Elsewhere, Quinn and Fara attempted to track down that one nurse who'd sold Aayan drugs only to discover that she had disappeared entirely. But this was just one of several leads that Carrie personally jeopardized when her brain started to betray her. As a decided nonexpert when it comes to mental health, I wasn't sure how closely Homeland was adhering to the timeline of a bipolar episode — were the ISI's replacement pills a simple placebo, or were they drugs that actively hastened Carrie's symptoms? — but the sudden onslaught of credibility-ruining tics amped up the episode's tension considerably. Again, this seems to happen once a season, but now the question is, what will it take for Carrie's actual job to be in jeopardy? It's hard to believe she'll be keeping that top post as Drone Queen for much longer.
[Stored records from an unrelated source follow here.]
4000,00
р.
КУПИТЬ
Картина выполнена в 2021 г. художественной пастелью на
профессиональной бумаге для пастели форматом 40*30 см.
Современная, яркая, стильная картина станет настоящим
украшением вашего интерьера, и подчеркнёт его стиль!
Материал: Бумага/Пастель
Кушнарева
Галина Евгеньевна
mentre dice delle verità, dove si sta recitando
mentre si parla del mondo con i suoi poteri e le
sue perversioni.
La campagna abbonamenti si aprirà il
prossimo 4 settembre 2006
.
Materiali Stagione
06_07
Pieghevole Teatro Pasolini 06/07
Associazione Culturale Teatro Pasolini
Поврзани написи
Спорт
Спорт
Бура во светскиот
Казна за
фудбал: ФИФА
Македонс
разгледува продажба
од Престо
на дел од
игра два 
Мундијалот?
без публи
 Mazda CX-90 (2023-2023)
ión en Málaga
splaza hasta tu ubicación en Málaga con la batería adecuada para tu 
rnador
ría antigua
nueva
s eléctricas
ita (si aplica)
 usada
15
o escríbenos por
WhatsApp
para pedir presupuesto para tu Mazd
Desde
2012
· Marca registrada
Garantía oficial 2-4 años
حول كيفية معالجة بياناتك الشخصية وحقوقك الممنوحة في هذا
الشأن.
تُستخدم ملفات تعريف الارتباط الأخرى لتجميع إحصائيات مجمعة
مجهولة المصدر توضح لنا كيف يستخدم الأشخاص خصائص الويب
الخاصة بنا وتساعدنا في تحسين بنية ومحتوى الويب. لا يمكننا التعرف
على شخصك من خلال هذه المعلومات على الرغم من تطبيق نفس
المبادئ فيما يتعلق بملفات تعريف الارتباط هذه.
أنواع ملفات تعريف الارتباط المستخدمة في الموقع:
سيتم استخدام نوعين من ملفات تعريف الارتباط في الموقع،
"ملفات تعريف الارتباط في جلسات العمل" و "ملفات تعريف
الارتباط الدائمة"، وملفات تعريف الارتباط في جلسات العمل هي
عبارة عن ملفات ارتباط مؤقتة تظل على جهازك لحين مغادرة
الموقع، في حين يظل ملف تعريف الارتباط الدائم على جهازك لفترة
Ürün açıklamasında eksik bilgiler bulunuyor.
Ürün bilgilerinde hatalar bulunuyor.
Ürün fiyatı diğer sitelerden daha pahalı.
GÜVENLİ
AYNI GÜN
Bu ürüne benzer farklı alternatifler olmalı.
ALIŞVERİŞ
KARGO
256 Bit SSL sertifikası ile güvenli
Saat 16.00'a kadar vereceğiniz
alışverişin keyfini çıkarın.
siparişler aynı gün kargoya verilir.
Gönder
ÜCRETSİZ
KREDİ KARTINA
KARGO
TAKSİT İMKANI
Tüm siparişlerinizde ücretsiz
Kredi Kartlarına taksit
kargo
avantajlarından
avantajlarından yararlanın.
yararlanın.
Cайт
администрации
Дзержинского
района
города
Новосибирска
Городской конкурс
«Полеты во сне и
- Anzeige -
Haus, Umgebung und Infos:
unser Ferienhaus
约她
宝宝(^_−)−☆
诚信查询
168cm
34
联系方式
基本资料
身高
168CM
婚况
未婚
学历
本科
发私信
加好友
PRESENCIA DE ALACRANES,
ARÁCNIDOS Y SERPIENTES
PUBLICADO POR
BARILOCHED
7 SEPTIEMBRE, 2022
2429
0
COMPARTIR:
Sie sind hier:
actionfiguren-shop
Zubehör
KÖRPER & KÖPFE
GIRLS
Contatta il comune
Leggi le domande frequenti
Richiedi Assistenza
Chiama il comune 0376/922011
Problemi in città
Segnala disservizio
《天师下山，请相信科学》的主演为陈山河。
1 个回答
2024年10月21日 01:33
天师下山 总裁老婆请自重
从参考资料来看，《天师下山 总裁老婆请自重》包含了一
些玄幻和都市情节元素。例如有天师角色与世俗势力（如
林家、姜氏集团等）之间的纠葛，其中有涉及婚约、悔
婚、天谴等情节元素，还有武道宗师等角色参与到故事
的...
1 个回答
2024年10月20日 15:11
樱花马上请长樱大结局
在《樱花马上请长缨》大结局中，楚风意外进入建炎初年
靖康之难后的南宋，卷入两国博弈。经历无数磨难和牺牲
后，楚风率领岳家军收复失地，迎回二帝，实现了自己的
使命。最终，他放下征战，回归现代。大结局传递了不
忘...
Even the title of "Redux" admitted that these were themes and scenarios that Homeland has trafficked in before, but the change of setting and stakes rendered everything freshly terrifying. Although Brody was a figment of Carrie's imagination, the welcome sight of Damian Lewis proved something of a steadying force for us. This season of Homeland has proved that it can indeed remain strong and compelling without Brody, but his "special appearance" reminded us that perhaps it's Carrie who can't. Are dream sequence fake-outs one of the rudest things a TV show can do? Sure. But was it effective? Absolutely. "Redux" was another terrific episode in a season filled to the brim with them.